Monday, August 4, 2014

Gender stereotypes

The survey discussed in my last post also included a question:  "suppose you could only have one child.  Would you prefer that it be a boy or a girl?"  Opinions about which sex is more courageous, intelligent, and creative help to predict preference.  Putting that together with the questions discussed in my last post, intelligence and courage seem to be the most generally valued qualities:  the predict preference in children, bosses, and views about women in politics.  What predicts opinion about which sex is more intelligence and courageous?  I tried a few standard variables.

Gender:  women tend to be more favorable about women (for example, 43% of women think women are more intelligent, and only 14% think men are more intelligent, with the rest saying no difference; among men,opinions are split 29%-29%).

Education:  no effect on opinions about which sex is more intelligent; more educated people less likely to think men are more courageous.

Age:  not much difference; people aged 18-29 are less likely to say "no difference"

Political views:  liberals have more favorable views of women.

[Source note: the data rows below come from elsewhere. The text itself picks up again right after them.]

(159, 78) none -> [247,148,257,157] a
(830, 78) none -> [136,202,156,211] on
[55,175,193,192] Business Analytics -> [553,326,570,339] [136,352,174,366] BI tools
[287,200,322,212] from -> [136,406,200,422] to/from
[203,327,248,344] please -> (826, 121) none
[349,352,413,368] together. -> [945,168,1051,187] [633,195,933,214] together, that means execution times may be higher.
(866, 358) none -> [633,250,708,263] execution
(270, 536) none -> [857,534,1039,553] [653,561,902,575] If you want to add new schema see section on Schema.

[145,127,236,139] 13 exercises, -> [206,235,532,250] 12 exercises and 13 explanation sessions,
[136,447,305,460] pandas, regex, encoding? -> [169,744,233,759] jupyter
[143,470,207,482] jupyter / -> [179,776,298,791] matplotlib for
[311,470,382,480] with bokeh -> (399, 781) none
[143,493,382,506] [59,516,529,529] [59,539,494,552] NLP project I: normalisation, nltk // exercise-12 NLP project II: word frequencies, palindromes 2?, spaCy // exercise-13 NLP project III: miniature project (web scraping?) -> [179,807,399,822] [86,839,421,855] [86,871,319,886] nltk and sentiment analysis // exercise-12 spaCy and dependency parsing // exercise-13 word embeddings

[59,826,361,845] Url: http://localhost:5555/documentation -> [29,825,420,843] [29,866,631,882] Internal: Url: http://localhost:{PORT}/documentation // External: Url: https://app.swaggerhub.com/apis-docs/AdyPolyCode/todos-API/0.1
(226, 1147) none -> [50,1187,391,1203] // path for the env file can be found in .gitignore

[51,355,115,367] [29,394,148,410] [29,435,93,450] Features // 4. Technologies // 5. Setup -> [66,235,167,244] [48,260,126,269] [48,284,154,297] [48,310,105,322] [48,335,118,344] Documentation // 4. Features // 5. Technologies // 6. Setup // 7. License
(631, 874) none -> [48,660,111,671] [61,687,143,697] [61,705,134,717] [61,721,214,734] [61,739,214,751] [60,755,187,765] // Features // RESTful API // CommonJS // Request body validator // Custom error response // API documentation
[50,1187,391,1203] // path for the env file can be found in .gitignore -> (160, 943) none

I thought that there might be some tendency for younger people, more educated people, and liberals to say "no difference," whether because of egalitarianism or "political correctness."  But that wasn't the case--in fact, younger people were less likely to say that there was no difference.  As I discussed in a post a few years ago, people seem just as willing to offer generalizations about gender differences as they were 50+ years ago, although the content of those generalizations has changed.